Aslında mesele finansmanın, ekonominin çökmesi.

Hem hükümetin kasasında para kalmadı hem vatandaşın.

Gönül hayata dönmeyi tabi ki istiyor.

Kırk yıllık eşini boşamaya kalkandan, intihar etmeyi düşünene kadar, insan derdi okuyorum günlerdir…

Durum bu şekildeyken; “Haydi yavaş yavaş sokağa.”

***

Gönlüme sorarsan; “Okeysiz kahvehane mi olur?” diyor…

Yancısız, geyiksiz, gülüşmesiz, gıybetsiz…

Bir çay eşliğinde eşinle dostunla sarılamadığın,

3 metre arayla kafeterya mı olur?

Plaja gittin misal; her insanı “mikrobik” görüp köşe bucak kaçarak tatil mi olur?

İzmir’deyim bilmem dışarısını.

Bilsem de çok da umursamam…

Deniz kenarında bir rakı balık yapacaksın…

22.00'de kapanan meyhane mi olur?

Saat 21.00'de dikilecek başıma; “Haydi baba evine.”

Ne söyleyeceğim adama; “Yarım ekmeğin içine koy rakı balığımı evde yerim.”

Otel hayali kurdun diyelim…

Hangi gönül rahatlığıyla yatacaksın odada.

Senden önce kim kaldı? Çarşaf nasıl yorgan nasıl?

Maçlar başlayacak şimdi…

Topçu insan değil mi?

İkili mücadeleye inanmayacağım, aklım top toplayan çocukta olacak.

Gol olacak sevinemeyecek adam…

Serbest ama yasak her şey…

Olmayacak işler bunlar da, yapacak bir şey yok…

***

Çünkü; kKim ne derse desin, toplumsal korku yüreğe oturmuş.

Herkes biliyor ki; korona hala aktif ve her an geri dönme potansiyeline sahip.
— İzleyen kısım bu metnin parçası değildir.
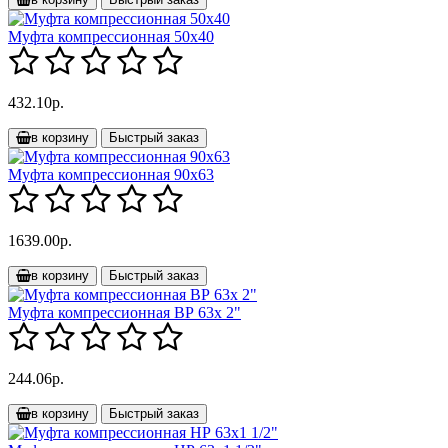
Муфта компрессионная 50х40
432.10р.
в корзину
Быстрый заказ
Муфта компрессионная 90х63
1639.00р.
в корзину
Быстрый заказ
Муфта компрессионная ВР 63х 2"
244.06р.
в корзину
Быстрый заказ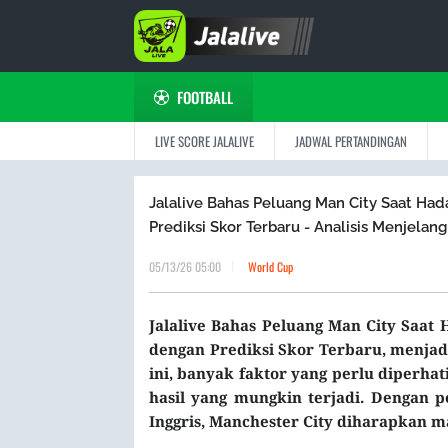
FOOTBALL
LIVE SCORE JALALIVE
JADWAL PERTANDINGAN
Jalalive Bahas Peluang Man City Saat Hada
Prediksi Skor Terbaru - Analisis Menjelan
05/13/26 05:00
World Cup
Jalalive Bahas Peluang Man City Saat H
dengan Prediksi Skor Terbaru, menjadi 
ini, banyak faktor yang perlu diperh
hasil yang mungkin terjadi. Dengan p
Inggris, Manchester City diharapkan 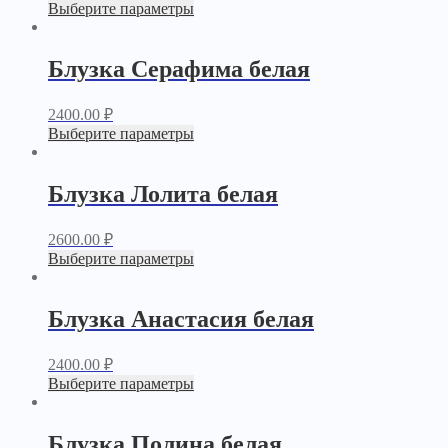
Выберите параметры
Блузка Серафима белая
2400.00
₽
Выберите параметры
Блузка Лолита белая
2600.00
₽
Выберите параметры
Блузка Анастасия белая
2400.00
₽
Выберите параметры
Блузка Полина белая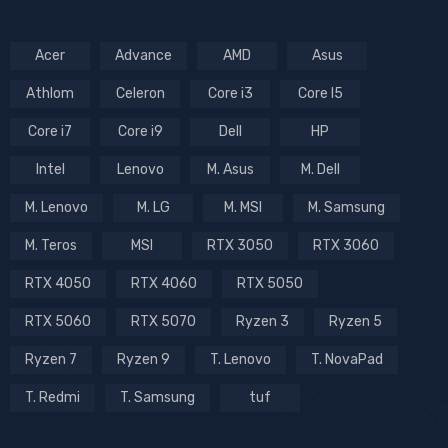
Acer
Advance
AMD
Asus
Athlom
Celeron
Core i3
Core I5
Core i7
Core i9
Dell
HP
Intel
Lenovo
M. Asus
M. Dell
M. Lenovo
M. LG
M. MSI
M. Samsung
M. Teros
MSI
RTX 3050
RTX 3060
RTX 4050
RTX 4060
RTX 5050
RTX 5060
RTX 5070
Ryzen 3
Ryzen 5
Ryzen 7
Ryzen 9
T. Lenovo
T. NovaPad
T. Redmi
T. Samsung
tuf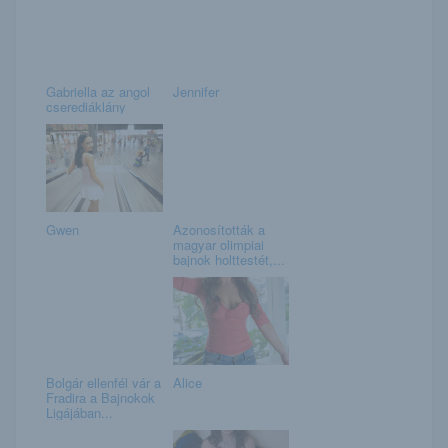
Gabriella az angol
Jennifer
cserediáklány
Gwen
Azonosították a
magyar olimpiai
bajnok holttestét,...
Bolgár ellenfél vár a
Alice
Fradira a Bajnokok
Ligájában...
Bize diyorlar ki “Çık yavaş yavaş.”

Bunun adı “Toplu Ölüm Talimatı.”

DSİ gibi, İZSU gibi, ESHOT gibi kısaltayım…

T.Ö.T

Toplu Ölüm Talimatı…

Onu yapma, bunu yapma, ama çık…

Vaka sayıları aktif, virüs aktif, hastalık aktif, aşısı yok, “Çık para harca, başka çaremiz yok…”

***

İyi, çık; TÖT’ü unutmadan çık.

TÖT ‘e dikkat ederek çık.

TÖT’e uymazsan sağlam ceza var, aklında tutarak çık.

TÖT’ün yiyorsa çık…

Helal olsun İnce…

Muharrem İnce Haber Global denilen bir şeyde, program davetini kabul etti ve katıldı.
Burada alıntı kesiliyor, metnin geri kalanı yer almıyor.